Ocker bezeichnet verschiedene Gemische aus Ton, Erde, Mineralien und Gesteinen. Er kann rot, orange, gelb oder sogar violett sein. Für die Farbgebung sind chemische Verbindungen verantwortlich ‒ Eisenoxide und Eisenhydroxide. Der weltweit häufigste Farbstoff dieser Eisenoxid-Minerale ist der Hämatit. Er sorgt für eine kräftige rote Färbung. Der Hauptbestandteil von gelbem Ocker ist da gegen der Goethit.
Die Farbgebung kann durch Mischen der Pigmente verändert werden, was schon die Menschen in der Altsteinzeit nutzten. Trocknet Ocker durch extreme Hitze aus, kann er auch natürlich die Farbe ändern. Roter Hämatit wird dadurch z. B. violett. Bereits der Homo erectus zerrieb Ocker zu Pulver und benutzte es vereinzelt als Farbe. Doch erst ab 60 000 Jahren vor heute finden sich in Europa zahlreiche Belege. Rot war die am häufigsten genutzte Farbe, darauf folgt aus Holzkohle und Asche gewonnenes Schwarz.

Die Farben wurden u. a. zur Verzierung von Häuten/Fellen und zur Färbung von Haar und Kleidung verwendet. Rote Farbrückstände an Stein- und Geweihobjekten, Schnecken und Muscheln weisen auf die Färbung von Werkzeugen und Schmuckgegenständen hin.
Roter Ocker konnte auch zum Gerben von Tierhäuten eingesetzt werden sowie als Schutz vor Sonne und Insekten.
In schriftlichen Überlieferungen historischer Kulturen wird auch eine medizinische Verwendung von Ocker beschrieben, was möglicherweise bereits den Menschen der Altsteinzeit bekannt war.
Ocker wurde allerdings nicht nur als Pulver genutzt. In Afrika weisen frühe Funde von Ockerstücken die ersten geometrischen Ritzungen überhaupt auf. Einige durchlochte Stücke in Europa wurden vielleicht als Schmuckanhänger verwendet.
Es war also nicht nur der Farbstoff, sondern auch das Rohmaterial bedeutsam für die Menschen der Altsteinzeit.

### Arbeitsauftrag
Schreiben Sie den Text über Ocker vollständig und Wort für Wort ab.

### Verfügbares Material
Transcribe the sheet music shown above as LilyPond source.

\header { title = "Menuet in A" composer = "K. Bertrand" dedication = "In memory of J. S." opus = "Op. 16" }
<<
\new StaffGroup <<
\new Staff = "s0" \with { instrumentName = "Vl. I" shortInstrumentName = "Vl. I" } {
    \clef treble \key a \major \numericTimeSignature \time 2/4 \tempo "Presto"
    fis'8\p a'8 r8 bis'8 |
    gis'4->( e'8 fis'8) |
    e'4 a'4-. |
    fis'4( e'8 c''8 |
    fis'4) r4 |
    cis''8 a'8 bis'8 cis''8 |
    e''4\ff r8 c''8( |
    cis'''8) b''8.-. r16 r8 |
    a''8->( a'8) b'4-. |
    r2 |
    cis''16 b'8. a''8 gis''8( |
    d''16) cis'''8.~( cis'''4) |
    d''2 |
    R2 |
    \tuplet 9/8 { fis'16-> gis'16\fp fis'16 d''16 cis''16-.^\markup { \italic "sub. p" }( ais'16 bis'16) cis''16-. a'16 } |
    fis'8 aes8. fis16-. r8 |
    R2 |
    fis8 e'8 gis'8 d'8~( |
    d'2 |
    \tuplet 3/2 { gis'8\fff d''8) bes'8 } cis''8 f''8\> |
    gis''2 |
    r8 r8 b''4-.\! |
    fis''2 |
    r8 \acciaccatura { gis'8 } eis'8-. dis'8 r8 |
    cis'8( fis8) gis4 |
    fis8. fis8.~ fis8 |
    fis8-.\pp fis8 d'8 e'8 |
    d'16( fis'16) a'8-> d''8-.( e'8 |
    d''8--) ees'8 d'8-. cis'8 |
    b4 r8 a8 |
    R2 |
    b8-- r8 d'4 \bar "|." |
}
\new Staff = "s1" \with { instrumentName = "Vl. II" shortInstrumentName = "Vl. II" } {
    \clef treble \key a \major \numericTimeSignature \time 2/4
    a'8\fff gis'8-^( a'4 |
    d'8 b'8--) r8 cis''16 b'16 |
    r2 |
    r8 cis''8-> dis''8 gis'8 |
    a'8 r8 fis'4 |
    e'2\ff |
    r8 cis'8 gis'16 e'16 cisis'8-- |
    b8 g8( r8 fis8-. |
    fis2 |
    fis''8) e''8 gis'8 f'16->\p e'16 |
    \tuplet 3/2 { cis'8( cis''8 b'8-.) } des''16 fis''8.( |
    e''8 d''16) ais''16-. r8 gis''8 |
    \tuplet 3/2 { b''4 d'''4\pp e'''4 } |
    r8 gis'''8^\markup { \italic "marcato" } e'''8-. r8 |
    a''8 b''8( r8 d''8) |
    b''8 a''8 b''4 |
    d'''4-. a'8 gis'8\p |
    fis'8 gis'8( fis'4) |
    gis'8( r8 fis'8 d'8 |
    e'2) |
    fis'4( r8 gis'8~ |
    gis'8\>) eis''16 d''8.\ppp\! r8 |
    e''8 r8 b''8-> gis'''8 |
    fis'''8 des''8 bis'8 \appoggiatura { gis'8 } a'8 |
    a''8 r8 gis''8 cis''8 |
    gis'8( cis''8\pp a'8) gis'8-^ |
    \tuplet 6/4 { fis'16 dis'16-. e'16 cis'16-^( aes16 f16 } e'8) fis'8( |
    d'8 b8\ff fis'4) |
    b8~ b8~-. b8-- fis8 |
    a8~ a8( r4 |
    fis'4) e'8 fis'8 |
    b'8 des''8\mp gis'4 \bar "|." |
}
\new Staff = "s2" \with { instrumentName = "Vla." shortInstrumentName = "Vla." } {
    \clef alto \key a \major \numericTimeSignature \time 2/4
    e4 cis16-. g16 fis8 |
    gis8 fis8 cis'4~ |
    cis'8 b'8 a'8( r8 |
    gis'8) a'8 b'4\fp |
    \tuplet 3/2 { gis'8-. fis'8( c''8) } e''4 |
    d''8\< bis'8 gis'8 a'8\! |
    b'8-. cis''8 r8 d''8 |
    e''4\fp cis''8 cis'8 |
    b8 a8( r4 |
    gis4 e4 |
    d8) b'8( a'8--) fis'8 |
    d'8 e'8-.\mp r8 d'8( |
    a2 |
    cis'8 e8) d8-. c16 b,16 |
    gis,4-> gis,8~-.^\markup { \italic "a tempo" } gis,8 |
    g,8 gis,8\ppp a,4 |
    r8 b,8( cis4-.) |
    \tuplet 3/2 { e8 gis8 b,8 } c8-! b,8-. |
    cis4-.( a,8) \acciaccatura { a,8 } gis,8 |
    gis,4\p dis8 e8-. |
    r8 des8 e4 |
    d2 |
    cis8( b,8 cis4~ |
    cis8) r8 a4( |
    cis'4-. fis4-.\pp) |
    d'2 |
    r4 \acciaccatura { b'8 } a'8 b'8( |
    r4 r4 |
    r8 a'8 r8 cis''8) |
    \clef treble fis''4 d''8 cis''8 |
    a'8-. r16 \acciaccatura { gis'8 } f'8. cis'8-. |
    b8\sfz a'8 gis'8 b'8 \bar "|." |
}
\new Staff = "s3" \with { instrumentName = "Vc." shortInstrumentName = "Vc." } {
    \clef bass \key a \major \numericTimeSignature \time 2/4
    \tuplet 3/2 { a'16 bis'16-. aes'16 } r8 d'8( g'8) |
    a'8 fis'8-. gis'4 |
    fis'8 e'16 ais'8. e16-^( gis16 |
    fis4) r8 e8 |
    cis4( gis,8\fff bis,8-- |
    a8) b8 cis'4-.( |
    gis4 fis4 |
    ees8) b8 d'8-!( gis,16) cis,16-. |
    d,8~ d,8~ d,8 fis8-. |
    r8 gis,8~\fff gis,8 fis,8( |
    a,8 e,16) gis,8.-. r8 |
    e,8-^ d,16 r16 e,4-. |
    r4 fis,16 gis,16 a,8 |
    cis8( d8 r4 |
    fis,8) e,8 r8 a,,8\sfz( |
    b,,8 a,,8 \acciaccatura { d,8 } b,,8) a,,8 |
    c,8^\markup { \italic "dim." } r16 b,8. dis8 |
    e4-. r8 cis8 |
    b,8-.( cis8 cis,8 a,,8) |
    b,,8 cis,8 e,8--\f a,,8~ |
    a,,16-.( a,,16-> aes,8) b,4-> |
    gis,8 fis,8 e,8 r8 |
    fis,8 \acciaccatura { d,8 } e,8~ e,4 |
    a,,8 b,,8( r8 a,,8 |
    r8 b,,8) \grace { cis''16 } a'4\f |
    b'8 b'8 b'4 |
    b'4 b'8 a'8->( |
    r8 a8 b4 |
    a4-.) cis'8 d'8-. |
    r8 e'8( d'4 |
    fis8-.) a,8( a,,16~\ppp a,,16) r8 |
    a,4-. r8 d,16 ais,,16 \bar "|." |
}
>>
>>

### Ergebnis
Ocker bezeichnet verschiedene Gemische aus Ton, Erde, Mineralien und Gesteinen. Er kann rot, orange, gelb oder sogar violett sein. Für die Farbgebung sind chemische Verbindungen verantwortlich ‒ Eisenoxide und Eisenhydroxide. Der weltweit häufigste Farbstoff dieser Eisenoxid-Minerale ist der Hämatit. Er sorgt für eine kräftige rote Färbung. Der Hauptbestandteil von gelbem Ocker ist da gegen der Goethit.
Die Farbgebung kann durch Mischen der Pigmente verändert werden, was schon die Menschen in der Altsteinzeit nutzten. Trocknet Ocker durch extreme Hitze aus, kann er auch natürlich die Farbe ändern. Roter Hämatit wird dadurch z. B. violett. Bereits der Homo erectus zerrieb Ocker zu Pulver und benutzte es vereinzelt als Farbe. Doch erst ab 60 000 Jahren vor heute finden sich in Europa zahlreiche Belege. Rot war die am häufigsten genutzte Farbe, darauf folgt aus Holzkohle und Asche gewonnenes Schwarz.

Die Farben wurden u. a. zur Verzierung von Häuten/Fellen und zur Färbung von Haar und Kleidung verwendet. Rote Farbrückstände an Stein- und Geweihobjekten, Schnecken und Muscheln weisen auf die Färbung von Werkzeugen und Schmuckgegenständen hin.
Roter Ocker konnte auch zum Gerben von Tierhäuten eingesetzt werden sowie als Schutz vor Sonne und Insekten.
In schriftlichen Überlieferungen historischer Kulturen wird auch eine medizinische Verwendung von Ocker beschrieben, was möglicherweise bereits den Menschen der Altsteinzeit bekannt war.
Ocker wurde allerdings nicht nur als Pulver genutzt. In Afrika weisen frühe Funde von Ockerstücken die ersten geometrischen Ritzungen überhaupt auf. Einige durchlochte Stücke in Europa wurden vielleicht als Schmuckanhänger verwendet.
Es war also nicht nur der Farbstoff, sondern auch das Rohmaterial bedeutsam für die Menschen der Altsteinzeit.